ImmunoPheno is a Python library for the design, annotation, and analysis of multiplexed cytometry data based on existing single-cell CITE-seq datasets. It implements functionalities for finding antibodies for gating specific cell populations, designing optimal antibody panels for multiplexed cytometry experiments, normalizing cytometry (CODEX, spectral flow cytometry, CyTOF, Imaging Mass Cytometry, mIHC, etc.) and CITE-seq data, and identifying and annotating cell populations in these data.

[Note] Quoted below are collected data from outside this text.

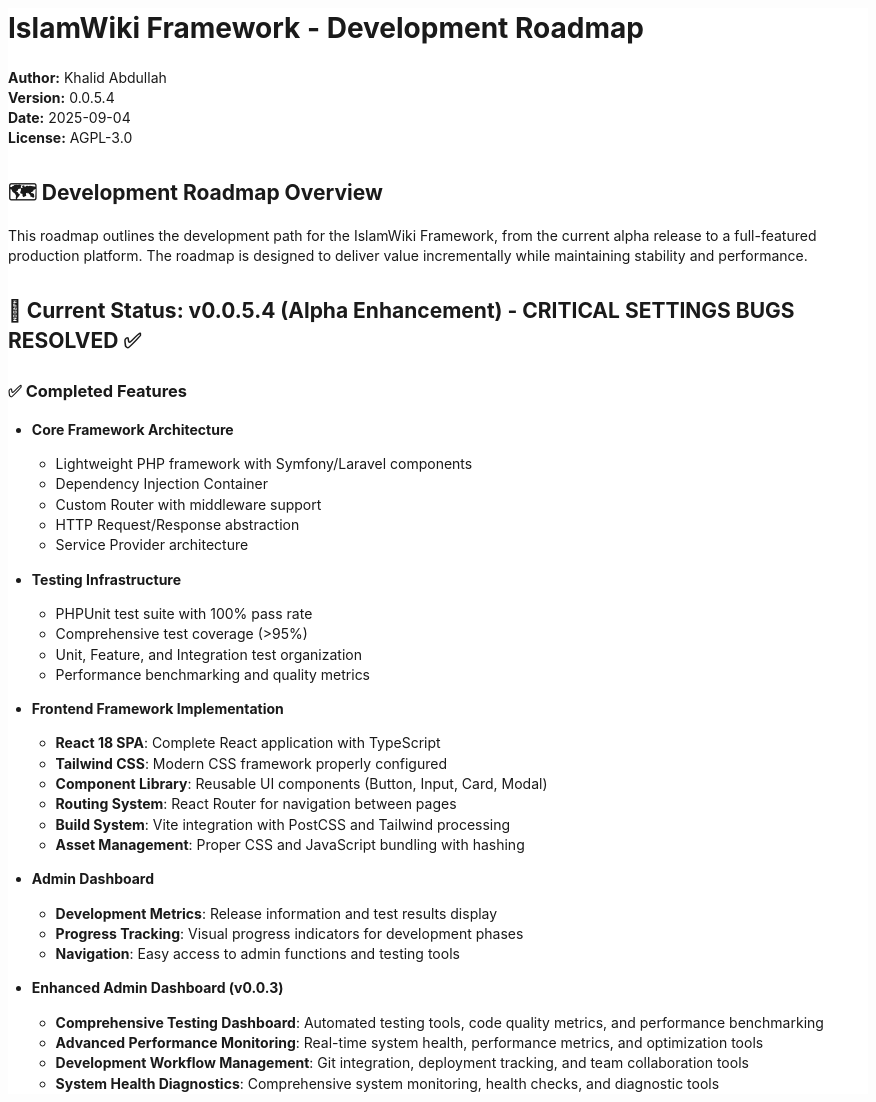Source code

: # IslamWiki Framework - Development Roadmap

**Author:** Khalid Abdullah  
**Version:** 0.0.5.4  
**Date:** 2025-09-04  
**License:** AGPL-3.0  

## 🗺️ **Development Roadmap Overview**

This roadmap outlines the development path for the IslamWiki Framework, from the current alpha release to a full-featured production platform. The roadmap is designed to deliver value incrementally while maintaining stability and performance.

## 🎯 **Current Status: v0.0.5.4 (Alpha Enhancement) - CRITICAL SETTINGS BUGS RESOLVED ✅**

### **✅ Completed Features**

- **Core Framework Architecture**
  - Lightweight PHP framework with Symfony/Laravel components
  - Dependency Injection Container
  - Custom Router with middleware support
  - HTTP Request/Response abstraction
  - Service Provider architecture

- **Testing Infrastructure**
  - PHPUnit test suite with 100% pass rate
  - Comprehensive test coverage (>95%)
  - Unit, Feature, and Integration test organization
  - Performance benchmarking and quality metrics

- **Frontend Framework Implementation**
  - **React 18 SPA**: Complete React application with TypeScript
  - **Tailwind CSS**: Modern CSS framework properly configured
  - **Component Library**: Reusable UI components (Button, Input, Card, Modal)
  - **Routing System**: React Router for navigation between pages
  - **Build System**: Vite integration with PostCSS and Tailwind processing
  - **Asset Management**: Proper CSS and JavaScript bundling with hashing

- **Admin Dashboard**
  - **Development Metrics**: Release information and test results display
  - **Progress Tracking**: Visual progress indicators for development phases
  - **Navigation**: Easy access to admin functions and testing tools

- **Enhanced Admin Dashboard (v0.0.3)**
  - **Comprehensive Testing Dashboard**: Automated testing tools, code quality metrics, and performance benchmarking
  - **Advanced Performance Monitoring**: Real-time system health, performance metrics, and optimization tools
  - **Development Workflow Management**: Git integration, deployment tracking, and team collaboration tools
  - **System Health Diagnostics**: Comprehensive system monitoring, health checks, and diagnostic tools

Until we upload the package to PyPI, the pip installation works from GitHub:
pip install git+https://github.com/CamaraLab/ImmunoPheno.git
Installation on a standard desktop computer should take a few minutes.
The easiest way to run ImmunoPheno is via Jupyter. Install Jupyter with
pip install notebook
Then start up Jupyter from terminal / Powershell using
jupyter notebook
We provide a Docker image that contains ImmunoPheno and its dependencies. Running the following command will launch a Jupyter notebook server on localhost with ImmunoPheno and its dependencies installed:
docker run -it -p 8888:8888 -p 8050:8050 -v C:\Users\myusername\Documents\myfolder:/home/jovyan/work camaralab/python3:immunopheno
The -p
flag controls the port number on local host. For example, writing -p 4264:8888
will let you access
the Jupyter server from 127.0.0.1:4264. The -v
"bind mount" flag allows one to mount a local directory on the
host machine to a folder inside the container so that you can read and write files on the host machine from within
the Docker image. Here one must mount the folder on the host machine as /home/jovyan/work or
/home/jovyan/some_other_folder as the primary user "jovyan" in the Docker image only has access to that directory.
See the Jupyter docker image documentation
for more information.
Documentation and tutorials can be found on ImmunoPheno's readthedocs.io website.